## Data records
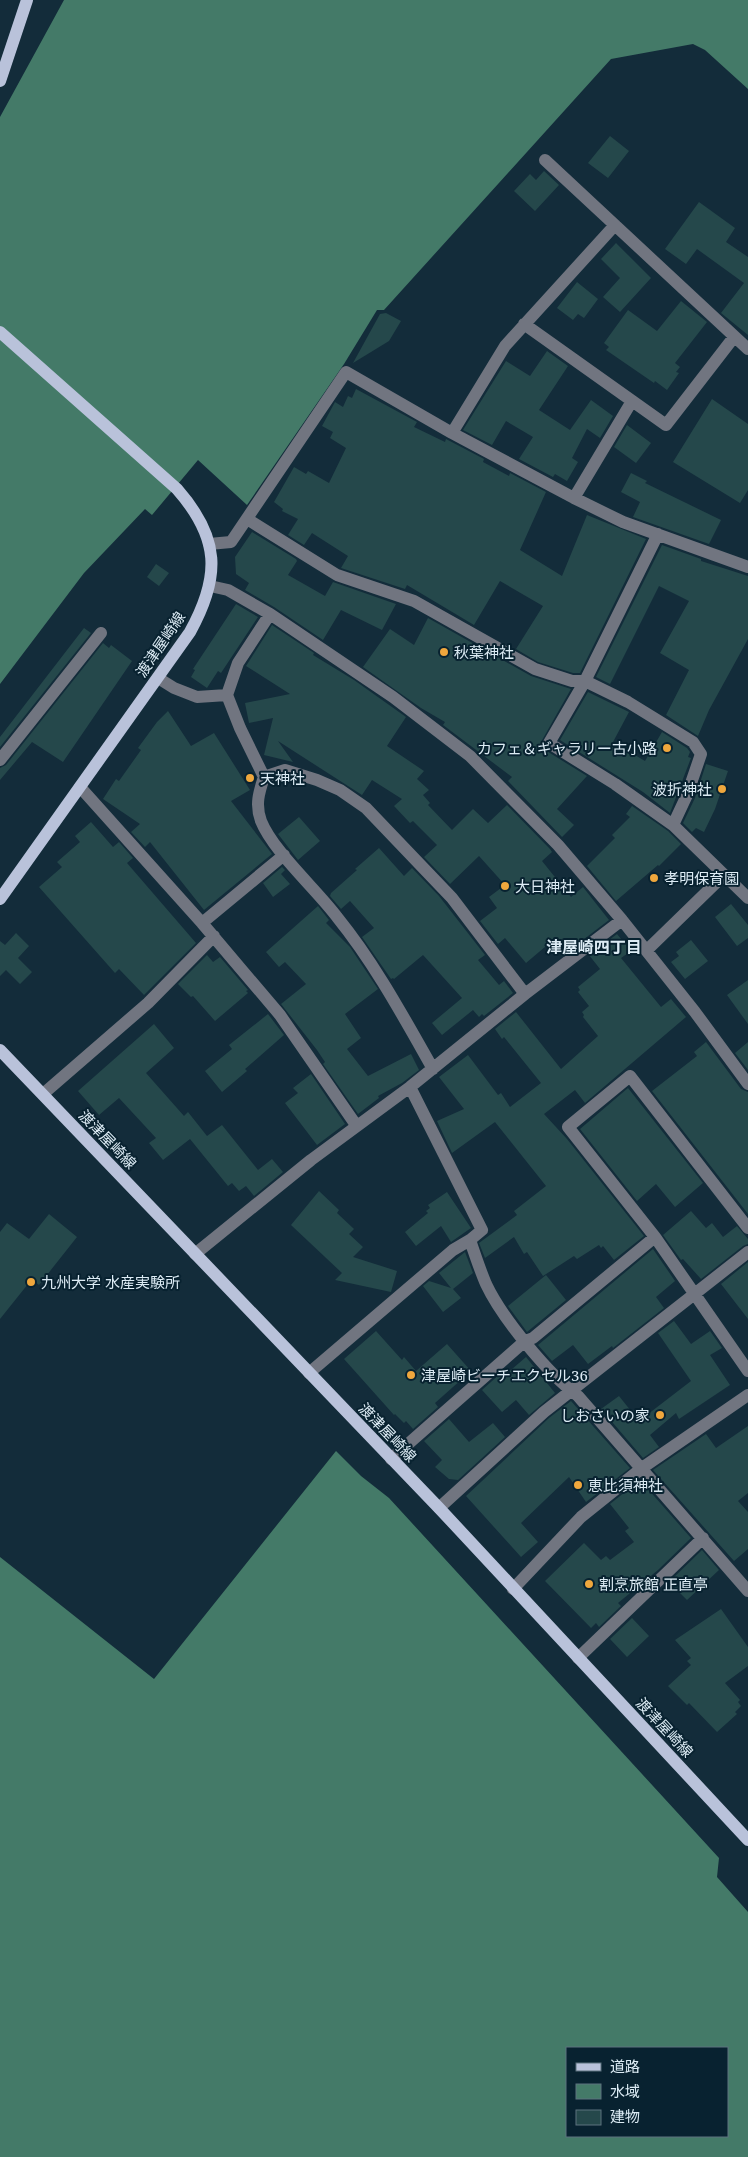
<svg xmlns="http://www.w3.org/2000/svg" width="748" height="2157" viewBox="0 0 748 2157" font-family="'Noto Serif','Noto Sans JP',serif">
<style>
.water{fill:#447a68;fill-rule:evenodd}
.building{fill:#25484b}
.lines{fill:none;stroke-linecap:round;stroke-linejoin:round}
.minor{stroke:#717580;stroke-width:12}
.major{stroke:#b9c2da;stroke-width:12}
.poi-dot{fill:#efa73d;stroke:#082230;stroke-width:2}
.labels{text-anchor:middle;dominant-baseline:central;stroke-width:4;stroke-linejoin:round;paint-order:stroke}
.street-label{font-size:15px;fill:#dcebf4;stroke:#082230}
.poi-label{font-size:15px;fill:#dcebf4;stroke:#082230;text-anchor:start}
.neighbourhood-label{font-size:16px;font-weight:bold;fill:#dcebf4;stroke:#082230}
</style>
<rect width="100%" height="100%" fill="#132c3a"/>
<path class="water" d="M64,0H748V89L705,50L693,44L611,59L384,310H377L344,364L247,505L198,460L152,515L145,509L84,573L0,684V117Z
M336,1451L361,1476L389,1498L719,1858L717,1877L748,1912V2157H0V1557L154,1679ZM727,2048V2136H567V2048Z"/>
<path class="building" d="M610,136L629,151L608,178L588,163Z
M544,171L559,185L535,211L514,191L530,174L536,180Z
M699,202L735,228L726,242L748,257V335L721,313L744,283L697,249L686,264L665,249Z
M616,243L651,278L620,312L603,297L620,278L601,259Z
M577,282L598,299L584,318L578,314L573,320L557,308Z
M681,301L707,322L675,363L680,367L676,372L679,373L667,390L655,381L654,383L606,350L609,347L604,343L628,310L657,331Z
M386,313L401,321L389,341L353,363L380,314Z
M547,351L568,366L539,410L570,430L591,400L613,416L600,438L587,429L572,458L578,462L567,481L555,474L553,477L519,459L533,437L506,421L492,445L463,430L506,361L530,376Z
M356,389L417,422L414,427L445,442L446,439L484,459L483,462L509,476L510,473L546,492L520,550L562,576L587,515L646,539L580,673H573L538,662L516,649L543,606L500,581L474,625L407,585L405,589L341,568L348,556L312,533L304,545L288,535L298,519L282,511L283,509L274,502L294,467L306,474L308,471L329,483L346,448L330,438L333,432L322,426L335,402L343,407L348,396L352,398Z
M712,399L748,424V490L740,503L673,462Z
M627,425L651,443L636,463L614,447Z
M631,473L647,481L645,483L721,520L709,544L633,517L640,502L621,492Z
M252,532L296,559L297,561L288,575L325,596L333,582L396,604L382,630L341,610L323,640L274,607L245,590L249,583L236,574L235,557Z
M662,545L701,559V561L748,576V639L709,710L698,736L666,715L689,670L660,653L689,601L659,586L610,684L596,677Z
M156,564L169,573L159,586L147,577Z
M236,604L258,617L221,673L218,671L207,688L191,677L195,670L193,669Z
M428,618L531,676L571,689L541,742L545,750L587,776L557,809L574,825L562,837L508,781L512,777L443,725L445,722L421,708L363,667L390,629L414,645Z
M272,625L314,653L313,655L354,680L406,717L387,746L424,771L417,779L429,790L423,795L430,803L428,805L452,830L473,809L488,823L507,805L550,849L552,852L542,861L571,897L583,887L609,920L562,956L552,941L526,963L505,938L498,944L480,921L497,908L489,897L505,885L479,856L450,884L424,857L437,845L413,821L410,823L394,806L402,799L372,780L362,795L278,741L293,762L264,755L273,718L249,723L245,703L290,694L246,666Z
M84,628L91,633L0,747V737Z
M103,643L109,648L111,645L132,661L63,762L32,742L0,780V768L6,765Z
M588,692L629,712L613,742L645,761L662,732L687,748L690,752L688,757L691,758L670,813L643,792L560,740Z
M168,711L191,746L214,733L250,790L231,801L272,854L204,910L150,842L145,847L131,832L140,824L103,799L116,779L119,781L141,750L138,748L157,722Z
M706,764L728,771L715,809L704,832L696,828L692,832L683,823L695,798Z
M632,806L668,831L681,844L659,866L658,865L616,901L587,866L615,838L612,835L630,817L626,814Z
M299,817L320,841L298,860L278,834Z
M91,822L113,847L119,842L133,858L127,863L196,943L144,995L119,969L115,973L39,887L62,867L57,862L80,842L75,836Z
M379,848L404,876L412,868L439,896L485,955L478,960L499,985L504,981L513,993L484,1016L482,1014L479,1017L473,1010L442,1035L432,1023L462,998L423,955L394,979L393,978L391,979L362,937L374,928L350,901L341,909L330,896L331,893L357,870L355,869Z
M282,867L285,870L281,874L290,884L273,897L263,883Z
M731,904L748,925V938L737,946L715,917Z
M318,906L329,920L326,923L350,947L378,989L345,1014L361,1038L347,1049L368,1076L411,1054L419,1070L402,1083L378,1096L379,1098L358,1114L323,1064L325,1062L317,1050L281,1004L306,984L285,962L279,967L266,952Z
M16,933L29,946L18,958L32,972L20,984L6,970L0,976V941L5,945Z
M617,934L631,951L621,958L661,1007L671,999L686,1017L585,1103L575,1090L544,1114L567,1139L644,1236L614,1260L603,1246L601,1248L599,1245L577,1259L574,1256L543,1276L527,1252L524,1254L514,1237L485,1258L479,1243L517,1215L514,1211L546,1186L495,1122L452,1153L437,1121L464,1109L439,1077L468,1055L498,1095L501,1093L510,1107L541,1083L504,1037L502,1039L495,1029L516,1012L561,1069L598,1036L583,1017L584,1015L582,1012L589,1006L578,992L580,990L578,987L600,969L589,955Z
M691,940L708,961L685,979L671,962L679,956L676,952Z
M207,955L213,962L220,957L248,990L246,991L248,993L215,1021L193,996L191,997L178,984Z
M748,980V1024L727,995Z
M268,1014L284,1035L245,1069L247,1071L222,1092L205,1071L232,1049L229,1045Z
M154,1024L174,1048L146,1073L184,1116L188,1112L207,1136L222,1125L258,1170L272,1159L283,1172L254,1196L246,1186L239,1191L232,1183L228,1186L190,1139L163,1160L149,1143L156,1138L119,1098L99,1115L78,1091Z
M706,1042L741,1089L748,1092V1214L652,1091L697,1056L694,1052Z
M748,1042V1070L735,1053Z
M311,1074L345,1124L317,1145L285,1103L298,1093L293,1088Z
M628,1088L703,1183L675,1207L656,1184L637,1201L580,1129Z
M319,1191L339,1210L337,1213L354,1229L349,1234L363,1247L353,1257L397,1271L391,1292L335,1280L342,1273L291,1225Z
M447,1192L471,1228L451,1242L441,1226L416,1246L405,1232L428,1213L426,1211L430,1208L428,1205Z
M691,1211L706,1228L712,1223L723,1237L737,1226L748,1239V1244L743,1246L701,1279L683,1259L681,1260L663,1235Z
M49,1214L77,1237L39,1285L32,1279L0,1319V1232L7,1223L29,1239Z
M653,1249L675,1281L656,1297L664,1308L613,1348L612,1346L588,1364L573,1345L552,1361L538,1345Z
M465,1252L473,1273L453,1289L461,1298L443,1312L423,1286L429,1281L451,1288L439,1273Z
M748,1262V1319L721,1284Z
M546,1275L566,1300L527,1332L508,1306Z
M674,1321L691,1344L710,1331L722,1348L710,1355L730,1385L679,1419L676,1413L650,1435L659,1447L643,1458L601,1409L619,1396L639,1421L691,1381L658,1333Z
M376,1331L402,1360L404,1357L416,1371L447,1344L471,1371L435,1403L438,1407L413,1429L406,1421L404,1423L395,1414L394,1415L344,1359Z
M526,1357L555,1393L529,1415L516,1400L502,1412L482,1390L501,1373L504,1376Z
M571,1401L630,1468L586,1502L569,1477L521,1523L538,1542L521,1557L466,1496L549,1418Z
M449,1419L469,1442L493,1423L505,1437L458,1480L449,1479L435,1467L442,1460L424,1441Z
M748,1426V1493L738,1501L748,1512V1549L734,1561L653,1470L706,1434L716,1448Z
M640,1480L691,1538L658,1570L618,1603L621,1606L599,1627L596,1623L591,1628L545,1581L584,1543L601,1560L606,1556L610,1560L634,1542L625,1531L629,1528L610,1504Z
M702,1550L719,1570L687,1600L669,1582Z
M721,1609L748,1647V1666L725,1683L740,1700L738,1702L741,1706L735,1712L737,1714L717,1732L689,1703L687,1705L668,1686L691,1665L687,1661L691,1658L675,1640Z
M632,1618L649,1636L627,1657L610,1639Z"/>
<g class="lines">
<path class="minor" d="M545,160L748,349
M524,324L666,425L734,337
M452,433L505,346L615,225
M574,498L632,401
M247,519L337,575L414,601L535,669L572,681H585L628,702L693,742L701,754L687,795L673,825
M658,534L585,681L549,743L615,784L673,825L748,898
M209,544L231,542L346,372L452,433L574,498L623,522L748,567
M210,586L228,590L270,614L393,697L470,756L558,845L622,920L695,1012L748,1084
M270,614L238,663L227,695L240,728L264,777C259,792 255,805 261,821C273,851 316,889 337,917C375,964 403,1016 433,1069
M158,678L174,688L197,697L227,695
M0,760L101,633
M264,777L285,770L317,780L340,790L366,808L452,898L525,994
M80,787L202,923L280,1015L356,1125
M202,923L284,855
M647,950L723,876
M43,1094L148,1003L214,936
M748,1228L630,1076L568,1127L655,1237L748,1371
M470,1240C475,1255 480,1270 486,1284C502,1318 548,1374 578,1396L748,1591
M195,1254L311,1160L410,1087L525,994L622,920
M309,1373L453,1250L470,1240L482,1230L410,1087
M391,1459L525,1341L533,1338L655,1237
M439,1508L544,1412L748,1252
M513,1589L581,1517L642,1468L748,1395
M578,1658L703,1538"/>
<path class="major" d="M0,81L27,0
M0,332L177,489C220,538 221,576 190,632L0,899
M0,1050L439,1508L748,1840"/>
</g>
<g class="poi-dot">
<circle cx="444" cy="652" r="5"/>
<circle cx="667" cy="748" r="5"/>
<circle cx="250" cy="778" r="5"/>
<circle cx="722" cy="789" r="5"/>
<circle cx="654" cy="878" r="5"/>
<circle cx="505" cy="886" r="5"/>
<circle cx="31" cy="1282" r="5"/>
<circle cx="411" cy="1375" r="5"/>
<circle cx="660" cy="1415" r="5"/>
<circle cx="578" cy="1485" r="5"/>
<circle cx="589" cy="1584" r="5"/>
</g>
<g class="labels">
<g class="street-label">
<text transform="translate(160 644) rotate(-56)">渡津屋崎線</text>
<text transform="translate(108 1139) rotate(46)">渡津屋崎線</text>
<text transform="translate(388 1432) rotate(46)">渡津屋崎線</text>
<text transform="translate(665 1727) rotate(47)">渡津屋崎線</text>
</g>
<g class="poi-label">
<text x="454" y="652">秋葉神社</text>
<text x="657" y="748" text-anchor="end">カフェ＆ギャラリー古小路</text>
<text x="260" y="778">天神社</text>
<text x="712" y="789" text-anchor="end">波折神社</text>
<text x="664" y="878">孝明保育園</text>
<text x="515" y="886">大日神社</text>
<text x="41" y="1282">九州大学 水産実験所</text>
<text x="421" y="1375">津屋崎ビーチエクセル36</text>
<text x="650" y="1415" text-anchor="end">しおさいの家</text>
<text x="588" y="1485">恵比須神社</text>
<text x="599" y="1584">割烹旅館 正直亭</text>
</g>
<g class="neighbourhood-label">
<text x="594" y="947">津屋崎四丁目</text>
</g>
</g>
<rect x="566" y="2047" width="162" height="90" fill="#082230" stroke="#5d727e"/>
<rect x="576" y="2063" width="25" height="8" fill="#b9c2da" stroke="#5d727e"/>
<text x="610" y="2072" font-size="15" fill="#dcebf4">道路</text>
<rect x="576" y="2084" width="25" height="15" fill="#447a68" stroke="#5d727e"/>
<text x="610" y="2097" font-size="15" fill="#dcebf4">水域</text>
<rect x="576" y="2110" width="25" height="15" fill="#25484b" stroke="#5d727e"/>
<text x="610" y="2122" font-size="15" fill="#dcebf4">建物</text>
</svg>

## Problem requirements
Take every line above carrying "lines" and return it.

## Output below
.lines{fill:none;stroke-linecap:round;stroke-linejoin:round}
<g class="lines">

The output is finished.